=== INFORMATION SUPPLIED ===

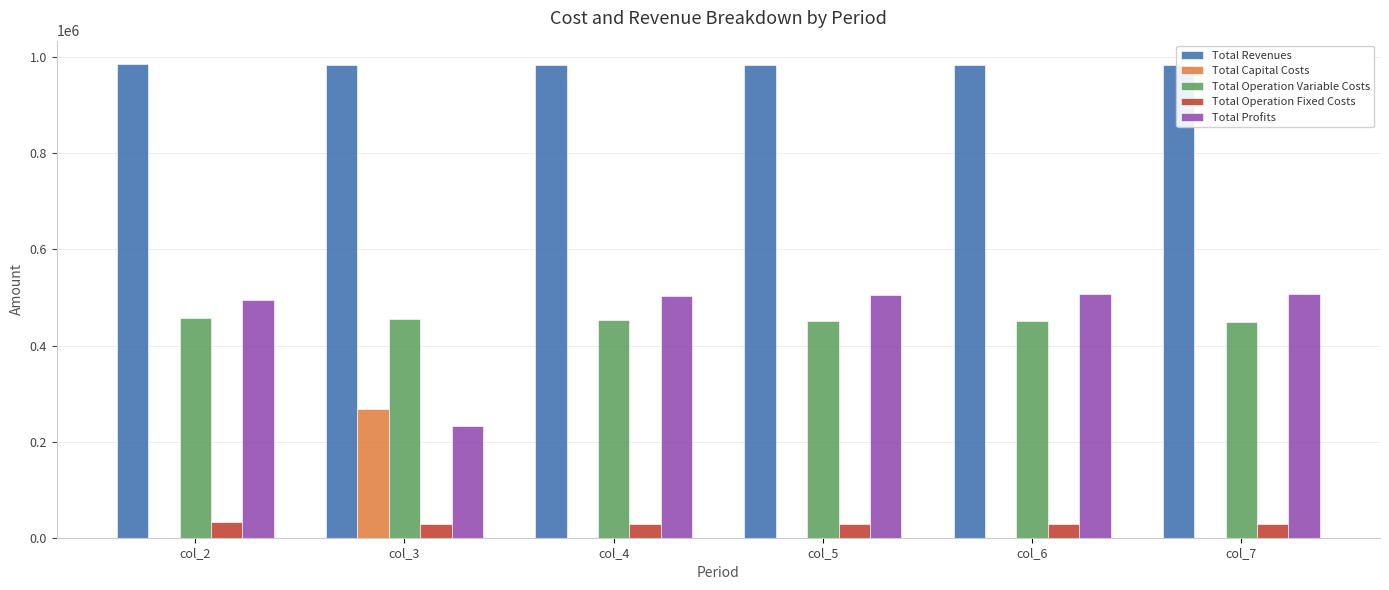

Is the value of Total Profits at col_6 greater than the value of Total Capital Costs at col_4?

Yes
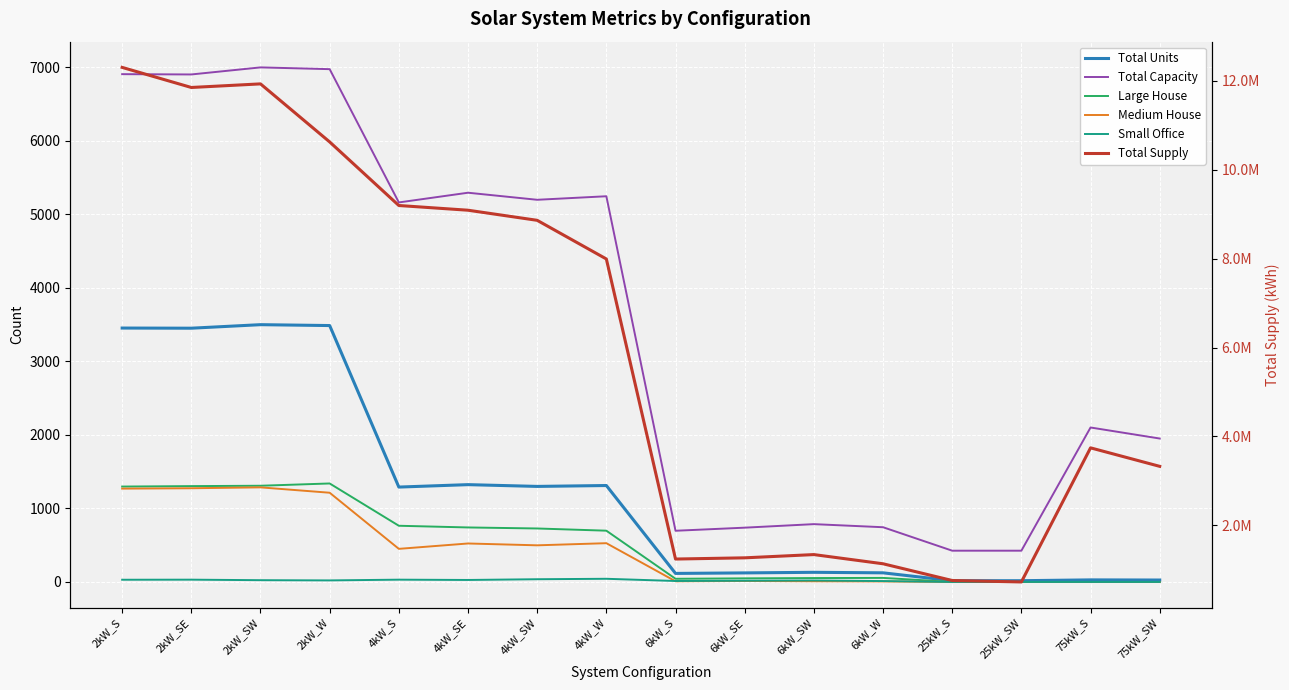

The Medium House series shows 0.0 at 25kW_S. True or false?

True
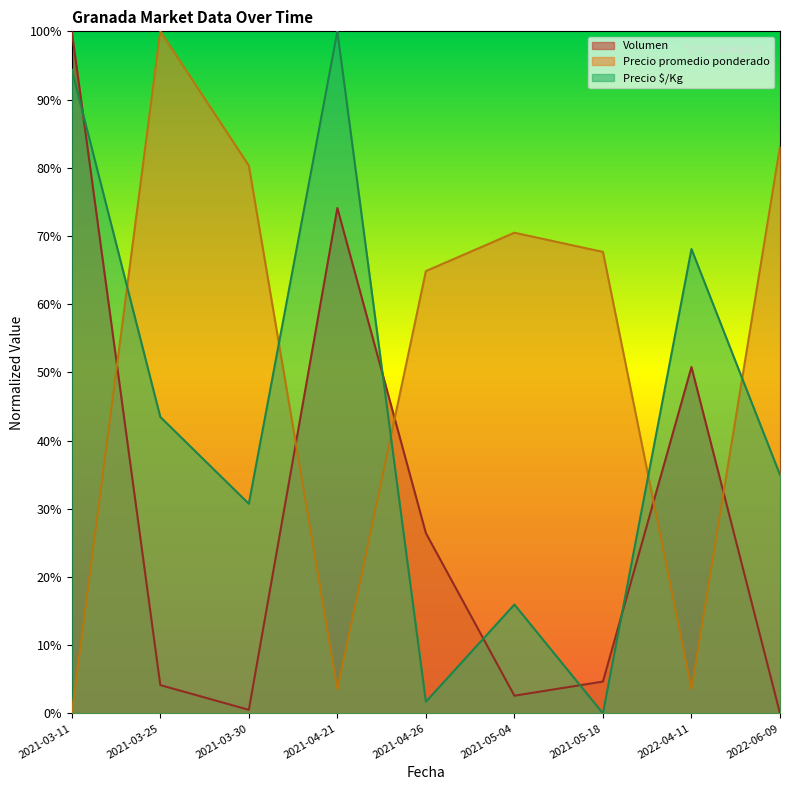

What is the total value across all series at 2021-03-11?

1.9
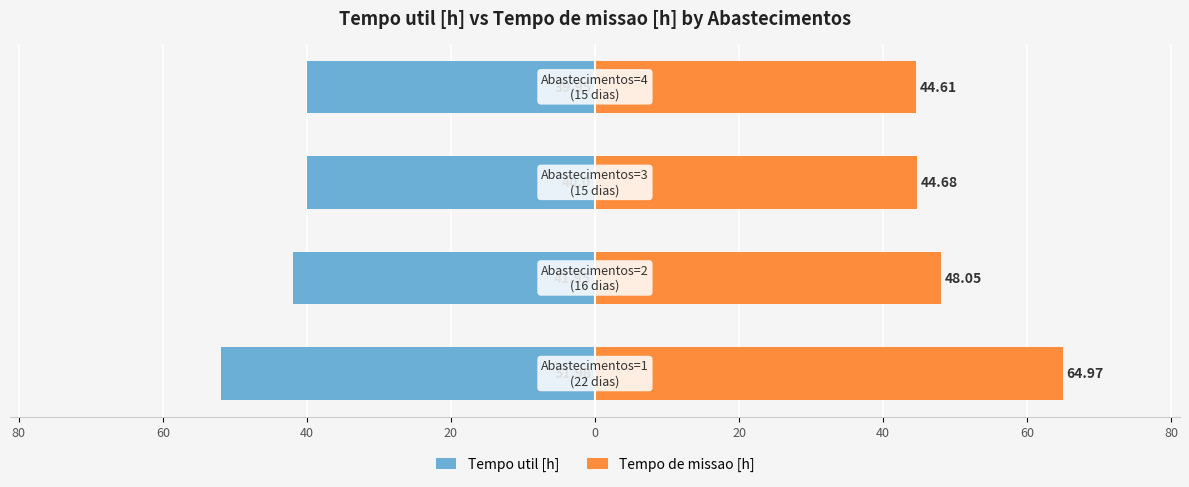

How many values in the Tempo de missao [h] series are below 48?

2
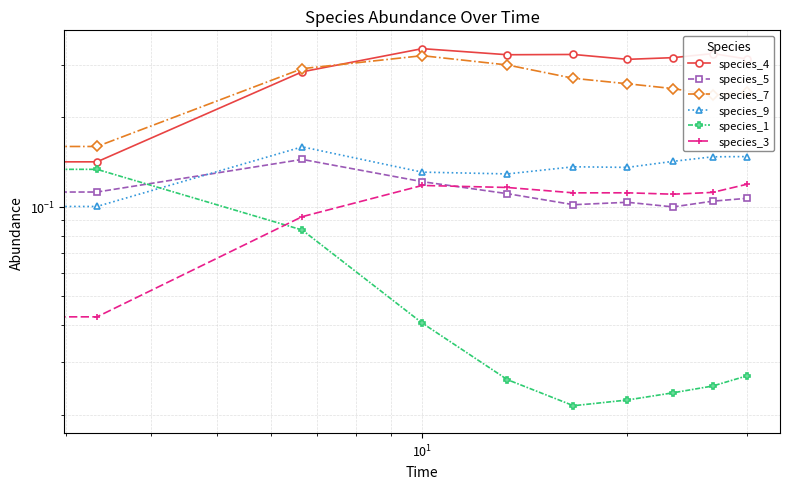

What is the sum of all species_9 values?

1.3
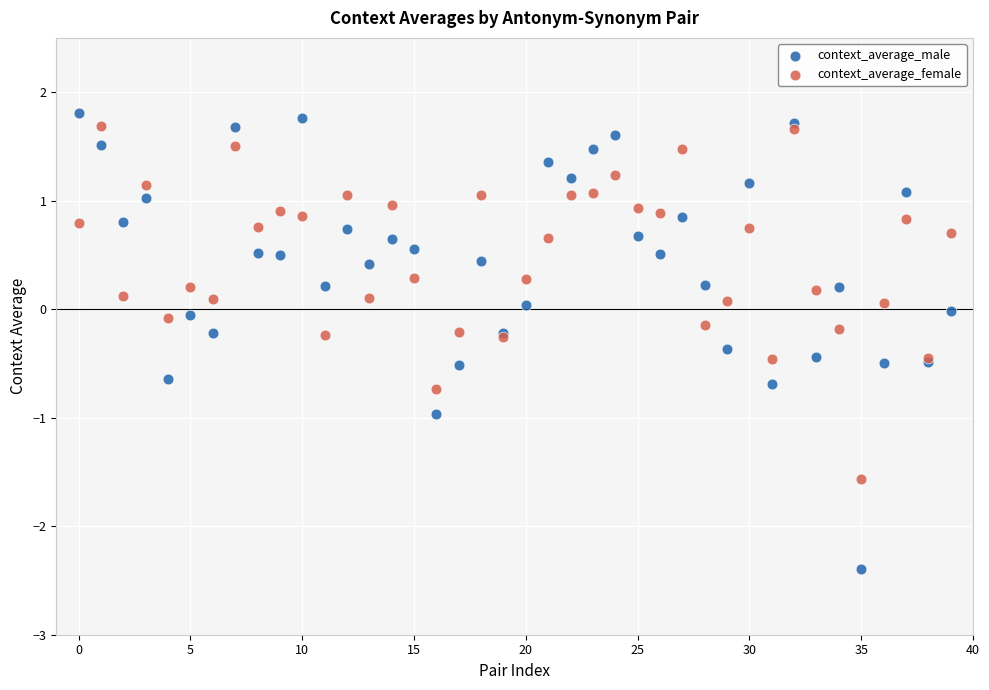

Which series contains the lowest Y value?

context_average_male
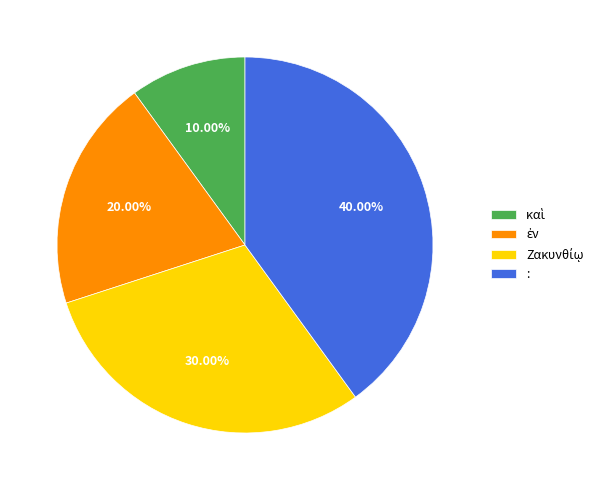

Which slice is the largest?

:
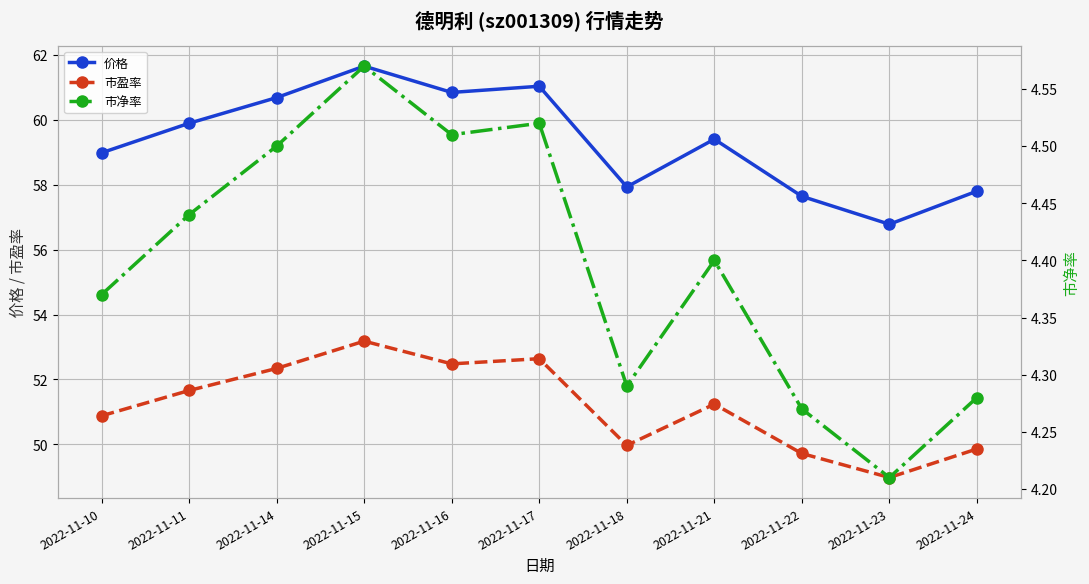

Is it true that 价格 equals 57.9 at 2022-11-18?

True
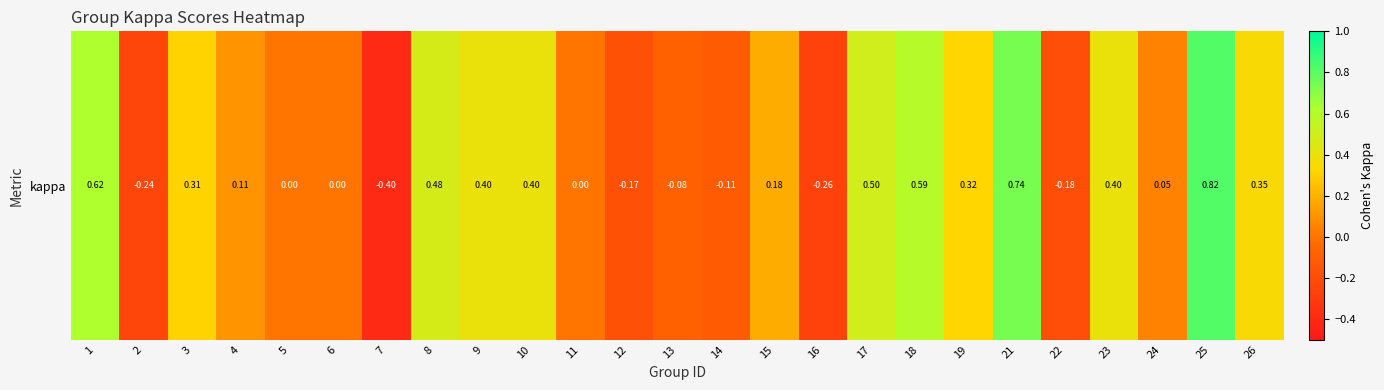

How many series are shown in this chart?

1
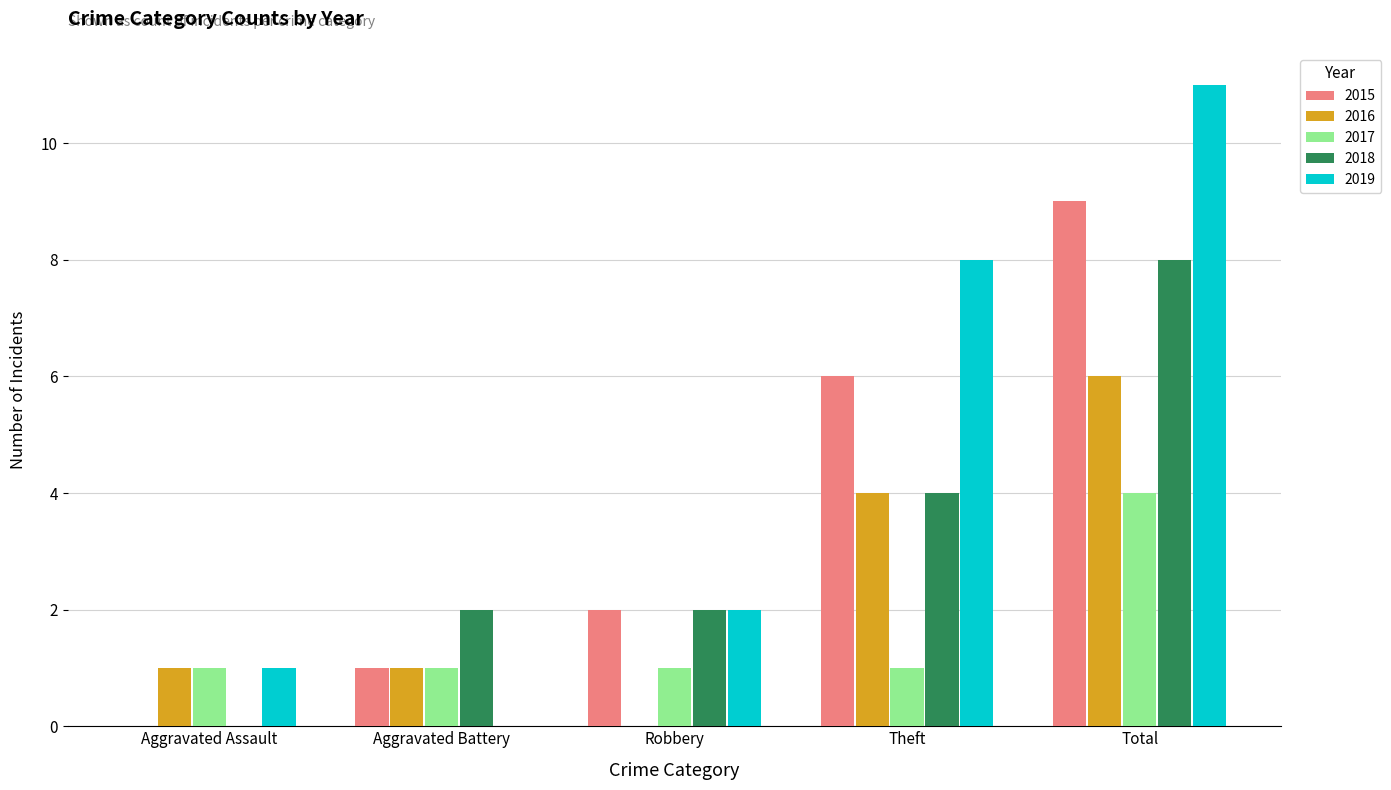

Reading right to left, transcribe all the data shown in this chart.

2015: Total=9	Theft=6	Robbery=2	Aggravated Battery=1	Aggravated Assault=0
2016: Total=6	Theft=4	Robbery=0	Aggravated Battery=1	Aggravated Assault=1
2017: Total=4	Theft=1	Robbery=1	Aggravated Battery=1	Aggravated Assault=1
2018: Total=8	Theft=4	Robbery=2	Aggravated Battery=2	Aggravated Assault=0
2019: Total=11	Theft=8	Robbery=2	Aggravated Battery=0	Aggravated Assault=1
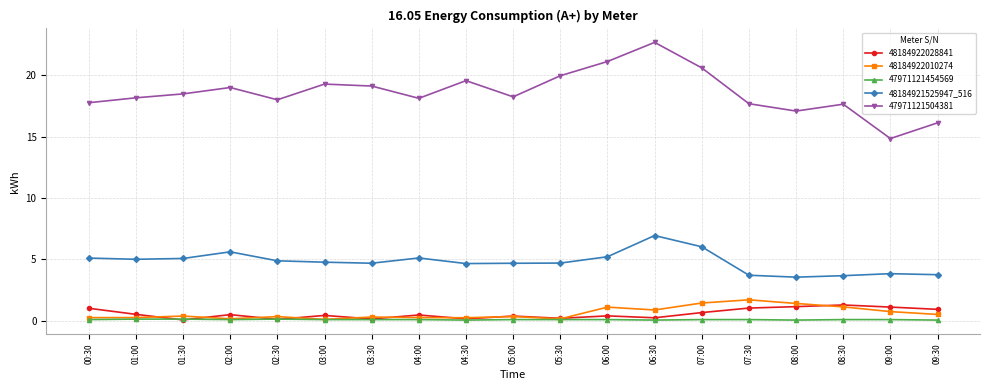

What is the label of the 15th point from the left?

07:30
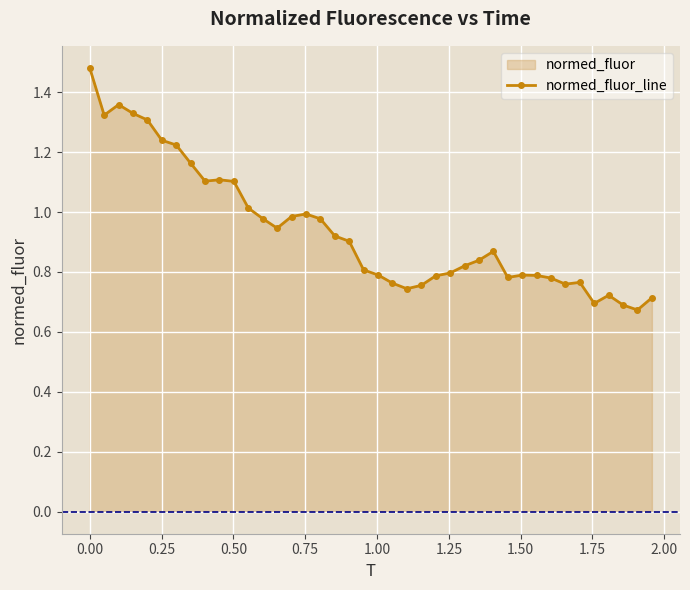

How many lines are shown in the chart?

1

===

(WORK TASK)
Could you rewrite the rows from the line with "context_average_male" up to and including the line with "Reading right to", swapping "chart" for "graph" and leaving everything else unchanged? Leave the pictures out of your answer.

(WRITTEN ANSWER)
context_average_male

Which slice is the largest?

:

Is it true that 价格 equals 57.9 at 2022-11-18?

True

How many series are shown in this graph?

1

Reading right to left, transcribe all the data shown in this graph.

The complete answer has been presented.